Symbolic obligation is the only thing that can help us to comprehend the current confrontations. To understand the hatred the rest of the world feels towards the West, perspectives must be reversed. The hatred expressed at the West by non-Westerners is not that of a people from whom everything has been taken. It is the hatred of those who have received everything, but have never been allowed to give anything back. This is not the hatred of the dispossessed or exploited,  but that of a humiliation – of those who can give nothing in return. It is this symbolic understanding that explains the attacks of September 11, 2001 – acts of humiliation responding to another humiliation.

The worst thing that can happen to global power is not to be attacked or destroyed, but to be humiliated. Global power was humiliated on September 11 because the terrorists inflicted something the system cannot give back. Armed  reprisals are merely a means of physical response and cannot respond to the challenge the terrorists symbolically represent. On September 11, global power was symbolically defeated. Armed attacks or war is a response to an aggression, but not to a symbolic challenge. A symbolic challenge is accepted and removed when the other is humiliated in return (and this does not happen when the other is killed by bombs or locked away at Guantanamo Bay). Symbolic obligation’s fundamental rule requires that the starting point of domination is the total absence of any equivalent, any return.

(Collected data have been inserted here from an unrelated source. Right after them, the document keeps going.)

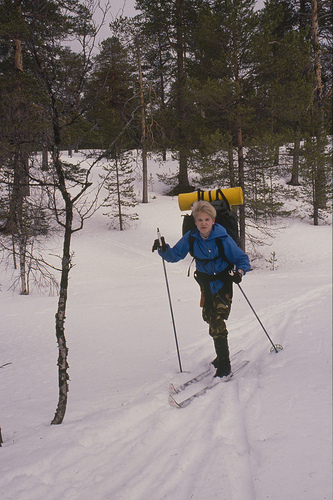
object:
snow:
[0, 133, 333, 474]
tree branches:
[244, 116, 297, 220]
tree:
[108, 12, 160, 209]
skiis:
[167, 349, 249, 408]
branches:
[0, 0, 171, 298]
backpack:
[178, 187, 243, 252]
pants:
[202, 277, 233, 340]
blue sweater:
[158, 222, 251, 301]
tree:
[98, 148, 139, 231]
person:
[151, 199, 250, 378]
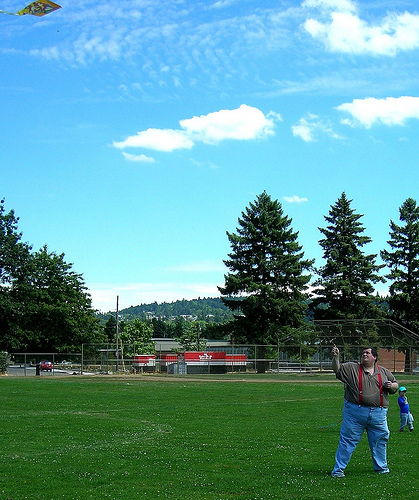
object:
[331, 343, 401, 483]
boy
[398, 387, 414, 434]
boy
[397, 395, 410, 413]
shirt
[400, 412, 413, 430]
pants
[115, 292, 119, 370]
telephone pole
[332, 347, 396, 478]
guy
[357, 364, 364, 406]
suspenders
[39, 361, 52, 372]
car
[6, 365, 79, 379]
parking lot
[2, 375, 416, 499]
field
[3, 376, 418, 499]
grass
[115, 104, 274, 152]
clouds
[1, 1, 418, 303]
sky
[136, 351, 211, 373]
buildings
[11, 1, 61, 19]
kite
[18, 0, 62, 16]
pattern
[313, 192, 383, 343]
trees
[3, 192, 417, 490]
park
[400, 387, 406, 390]
hat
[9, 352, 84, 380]
street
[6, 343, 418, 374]
fence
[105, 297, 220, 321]
mountain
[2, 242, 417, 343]
background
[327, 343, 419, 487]
man and child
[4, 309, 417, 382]
distance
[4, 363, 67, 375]
road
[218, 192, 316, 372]
tree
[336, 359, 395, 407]
shirt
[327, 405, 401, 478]
jeans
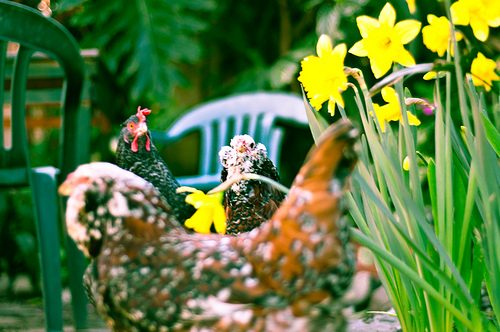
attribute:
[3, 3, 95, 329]
chair — plastic, green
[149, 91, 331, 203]
chair — plastic, green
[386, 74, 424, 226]
stem — green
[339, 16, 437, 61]
flower — yellow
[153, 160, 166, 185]
feathers — black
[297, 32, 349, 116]
bloom — buttercup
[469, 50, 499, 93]
bloom — buttercup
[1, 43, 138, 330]
table — green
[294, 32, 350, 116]
flower — bloomed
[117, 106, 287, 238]
rooster — black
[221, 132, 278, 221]
rooster — NEXT TO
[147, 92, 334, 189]
chair — white 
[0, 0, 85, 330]
chair — green, plastic, BY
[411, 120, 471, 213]
leaf — green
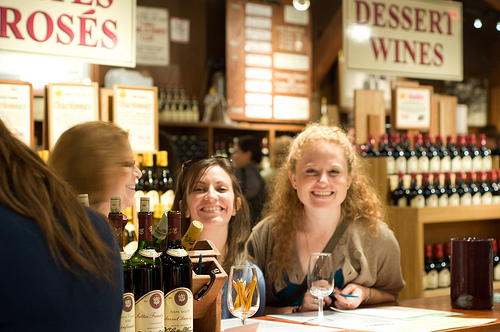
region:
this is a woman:
[249, 115, 377, 251]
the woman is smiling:
[308, 185, 340, 195]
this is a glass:
[292, 247, 339, 320]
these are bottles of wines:
[126, 206, 188, 311]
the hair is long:
[273, 177, 288, 250]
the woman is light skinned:
[312, 207, 329, 232]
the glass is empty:
[298, 251, 338, 317]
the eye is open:
[216, 184, 227, 197]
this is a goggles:
[179, 152, 231, 157]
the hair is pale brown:
[269, 182, 289, 247]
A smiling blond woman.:
[244, 123, 405, 314]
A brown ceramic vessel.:
[449, 236, 492, 309]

A unilateral gift is a powerful act. The empire of “good” gives without any possibility of a return. This is to assume the place of God – to assume the role of the master who’s slaves are allowed to live in exchange for their labour. Work is never a symbolic return, which leaves the slave with only the option of death or revolt. In earlier times God allowed for sacrifice – making it possible to repay the higher authority – which insured the symbolic equilibrium between man and the universe. We no longer have such means of repaying symbolic debt and this is the curse on our culture – only giving is possible – giving back is impossible without the importance of the sacrifice, which has been taken away. What remains are caricatures of sacrifice such as victimization.

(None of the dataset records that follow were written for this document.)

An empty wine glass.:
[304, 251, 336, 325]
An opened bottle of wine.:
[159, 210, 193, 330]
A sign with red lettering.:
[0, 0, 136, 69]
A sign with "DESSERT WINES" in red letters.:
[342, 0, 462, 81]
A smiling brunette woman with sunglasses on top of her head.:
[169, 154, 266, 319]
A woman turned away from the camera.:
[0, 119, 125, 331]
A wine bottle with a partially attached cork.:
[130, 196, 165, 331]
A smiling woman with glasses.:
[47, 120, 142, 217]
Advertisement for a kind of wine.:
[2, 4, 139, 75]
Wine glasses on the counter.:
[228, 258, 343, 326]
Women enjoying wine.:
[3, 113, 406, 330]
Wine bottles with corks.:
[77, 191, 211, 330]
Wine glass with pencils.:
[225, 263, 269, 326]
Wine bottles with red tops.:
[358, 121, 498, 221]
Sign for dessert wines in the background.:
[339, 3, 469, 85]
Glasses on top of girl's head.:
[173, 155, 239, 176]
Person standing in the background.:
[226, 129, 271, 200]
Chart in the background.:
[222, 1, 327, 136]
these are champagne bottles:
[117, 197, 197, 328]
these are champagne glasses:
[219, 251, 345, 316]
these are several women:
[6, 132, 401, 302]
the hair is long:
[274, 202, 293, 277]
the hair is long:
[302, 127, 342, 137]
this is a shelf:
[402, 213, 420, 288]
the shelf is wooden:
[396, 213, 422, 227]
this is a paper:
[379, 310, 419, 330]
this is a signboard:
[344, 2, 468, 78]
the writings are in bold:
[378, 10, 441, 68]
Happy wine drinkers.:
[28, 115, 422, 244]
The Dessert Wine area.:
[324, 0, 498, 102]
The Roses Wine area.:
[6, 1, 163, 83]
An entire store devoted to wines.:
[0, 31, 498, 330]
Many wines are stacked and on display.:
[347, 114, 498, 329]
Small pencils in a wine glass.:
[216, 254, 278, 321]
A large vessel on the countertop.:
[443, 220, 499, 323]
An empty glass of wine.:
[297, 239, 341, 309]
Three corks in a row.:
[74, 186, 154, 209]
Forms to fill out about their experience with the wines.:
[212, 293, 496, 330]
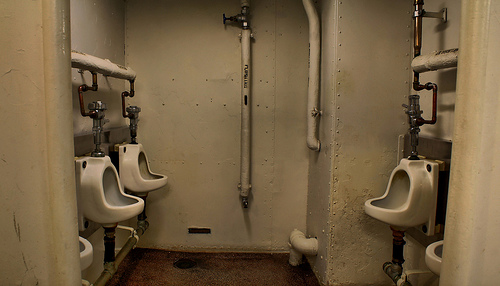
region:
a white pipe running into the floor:
[285, 227, 319, 265]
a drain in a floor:
[169, 249, 198, 272]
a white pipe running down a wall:
[299, 0, 325, 154]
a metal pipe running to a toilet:
[413, 1, 443, 133]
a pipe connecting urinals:
[88, 211, 158, 284]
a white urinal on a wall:
[361, 151, 442, 224]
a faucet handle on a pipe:
[220, 4, 253, 30]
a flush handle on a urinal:
[399, 94, 419, 119]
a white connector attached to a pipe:
[94, 220, 141, 258]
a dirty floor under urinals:
[111, 244, 323, 285]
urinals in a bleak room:
[72, 32, 438, 278]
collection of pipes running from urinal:
[72, 54, 174, 280]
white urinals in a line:
[62, 143, 176, 268]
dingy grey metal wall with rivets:
[131, 14, 306, 254]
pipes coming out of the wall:
[212, 7, 347, 280]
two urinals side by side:
[351, 137, 486, 284]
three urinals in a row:
[66, 138, 181, 275]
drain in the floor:
[167, 247, 226, 278]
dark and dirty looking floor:
[101, 217, 337, 283]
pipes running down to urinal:
[389, 1, 444, 162]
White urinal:
[364, 156, 439, 238]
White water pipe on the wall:
[238, 27, 253, 199]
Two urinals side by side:
[75, 68, 167, 226]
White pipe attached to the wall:
[301, 0, 321, 153]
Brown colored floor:
[122, 251, 302, 284]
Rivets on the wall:
[327, 1, 347, 284]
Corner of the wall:
[324, 0, 341, 284]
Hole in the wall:
[187, 227, 212, 235]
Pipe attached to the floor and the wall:
[284, 227, 320, 267]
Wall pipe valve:
[220, 10, 250, 28]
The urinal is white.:
[108, 125, 174, 210]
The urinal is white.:
[71, 143, 152, 236]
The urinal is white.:
[358, 150, 440, 240]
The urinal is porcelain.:
[111, 136, 173, 200]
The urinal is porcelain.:
[73, 148, 150, 233]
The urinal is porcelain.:
[356, 150, 448, 244]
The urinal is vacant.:
[115, 131, 176, 201]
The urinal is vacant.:
[69, 145, 151, 235]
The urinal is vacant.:
[351, 145, 441, 241]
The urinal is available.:
[352, 142, 444, 239]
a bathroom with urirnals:
[19, 2, 480, 284]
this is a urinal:
[346, 125, 440, 245]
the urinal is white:
[363, 144, 440, 253]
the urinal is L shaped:
[82, 135, 152, 236]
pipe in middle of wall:
[213, 0, 281, 237]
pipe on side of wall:
[285, 5, 350, 172]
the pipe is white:
[283, 1, 352, 208]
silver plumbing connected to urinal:
[399, 85, 429, 157]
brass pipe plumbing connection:
[399, 13, 442, 133]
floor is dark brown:
[120, 232, 327, 284]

And so we are left always to receive, not only from God or from nature, but also from the technical mechanisms which provide for daily exchange and gratification. Like slaves, we receive almost everything – and we are entitled to it all – like slaves who are spared but always bound to an impossible debt. However, at some point in time the rule always comes into force and a negative reaction will take place.

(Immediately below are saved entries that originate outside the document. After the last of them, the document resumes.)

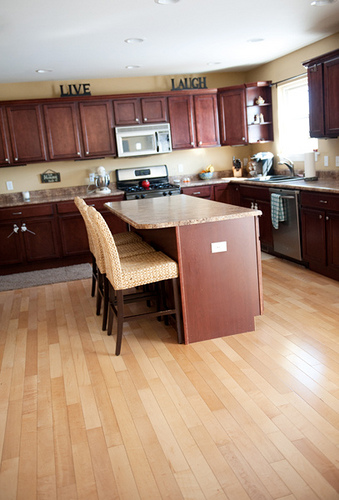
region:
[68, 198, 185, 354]
four legged cushioned wooden chair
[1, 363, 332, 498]
the wooden tiles of a kitchen area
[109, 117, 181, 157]
a microwave on top shelf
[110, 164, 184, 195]
a kitchen gas stove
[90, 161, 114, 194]
a blender on a kitchen top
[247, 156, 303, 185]
a faucet and sink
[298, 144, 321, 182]
a roll of paper towels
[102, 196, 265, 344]
kitchen eating counter top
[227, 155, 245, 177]
a set of knives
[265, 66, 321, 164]
a bright window behind the sink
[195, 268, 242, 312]
black wood surface of the cabinet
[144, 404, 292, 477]
tan wood surface of the floor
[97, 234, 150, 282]
white cloth seats of the chairs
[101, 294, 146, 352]
brown wood legs of the chair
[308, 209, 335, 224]
grey knobs on the cabinet doors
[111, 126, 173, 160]
grey microwave over the counter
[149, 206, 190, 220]
tan granite surface of the counter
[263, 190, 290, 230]
green and white towl hanging on the dishwasher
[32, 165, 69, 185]
a sign hanging on the wall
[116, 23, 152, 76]
white recessed lights in the ceiling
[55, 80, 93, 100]
Wooden piece of art that says live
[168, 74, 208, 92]
Wooden piece of art that says laugh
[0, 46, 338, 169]
Dark brown cabinets hung on the wall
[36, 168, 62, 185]
Small wooden sign hanging on the wall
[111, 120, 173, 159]
White built in microwave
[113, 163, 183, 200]
Stainless steel and black range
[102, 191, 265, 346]
Brown kitchen island with granite countertop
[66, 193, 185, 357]
Three chairs next to the island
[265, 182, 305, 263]
Stainless stell dishwasher under the counter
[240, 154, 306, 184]
Stainless steel kitchen sink and faucet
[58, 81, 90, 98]
"live" sign on the cabinet top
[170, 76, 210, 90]
"laugh" sign on the cabinet top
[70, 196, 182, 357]
chairs pushed under the island bar in the kitchen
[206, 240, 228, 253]
outlet on the island bar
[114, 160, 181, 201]
stainless steel oven in the kitchen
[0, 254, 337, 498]
hardwood flooring on the ground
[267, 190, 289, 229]
blue and white striped towel on a handle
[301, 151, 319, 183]
paper towels on a rod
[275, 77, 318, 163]
bright open window above the sink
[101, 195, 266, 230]
marble counter top on the island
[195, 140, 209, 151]
knob on the cabinet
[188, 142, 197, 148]
knob on the cabinet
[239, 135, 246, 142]
knob on the cabinet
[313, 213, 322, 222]
knob on the cabinet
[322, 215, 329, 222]
knob on the cabinet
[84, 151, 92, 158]
knob on the cabinet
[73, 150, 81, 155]
knob on the cabinet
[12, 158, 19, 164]
knob on the cabinet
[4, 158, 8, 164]
knob on the cabinet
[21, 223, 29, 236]
knob on the cabinet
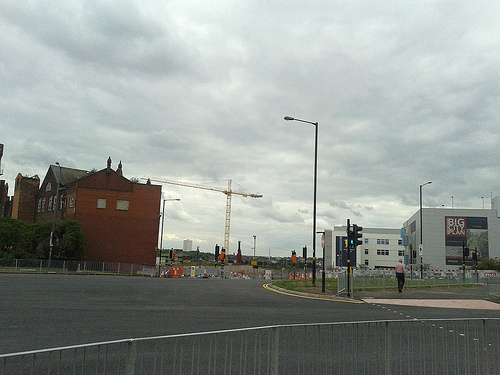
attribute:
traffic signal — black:
[344, 218, 362, 300]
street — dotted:
[76, 272, 259, 364]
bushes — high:
[2, 218, 114, 271]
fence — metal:
[1, 259, 167, 274]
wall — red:
[71, 183, 161, 267]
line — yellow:
[260, 281, 365, 305]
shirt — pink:
[393, 261, 405, 273]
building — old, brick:
[0, 163, 161, 268]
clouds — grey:
[197, 36, 407, 96]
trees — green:
[0, 216, 86, 270]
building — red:
[63, 155, 162, 272]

The return may be the expression of negative passion and may thus take the form of violence or terrorism – a debased form of a payment that is impossible to provide. We must recall the destiny that Dostoevsky’s Grand Inquisitor had prepared for the masses in his Brother’s Karamazov – the defeat of freedom in order to make men happy. And so, what we hate in ourselves is the excess or reality – the accomplishment of comfort, power, and universal availability. This is precisely what the terrorists find repulsive about our culture and hence the endless fascination with terrorism.

The support for terrorism emerges not only from the humiliated but also from the wider invisible despair of those who are the beneficiaries of globalization. It also depends on our own submission to technology and to the crushing virtual reality of the networks and programs. Our own feelings of despair – an invisible despair – is based on this dependence of a species on technology and it is irreversible as it is the result of the fulfillment of our desires.

As the result of an excess of reality and the impossibility of exchange with reality – the result of an excess without possibility of return – then efforts to eliminate it as an infliction imposed from the outside are illusory. Terrorism, for all of its absurdity and meaningless nonsense, is our society’s judgment and punishment.


Endnotes

1 – Jean Baudrillard. Fragments: Cool Memories III (1990-1995). New York: Verso, 1997:133.

2 – I prefer “furious envy” (also used by Luke Sandford’s in his translation) to other possibilities (e.g. jealousy, resentment).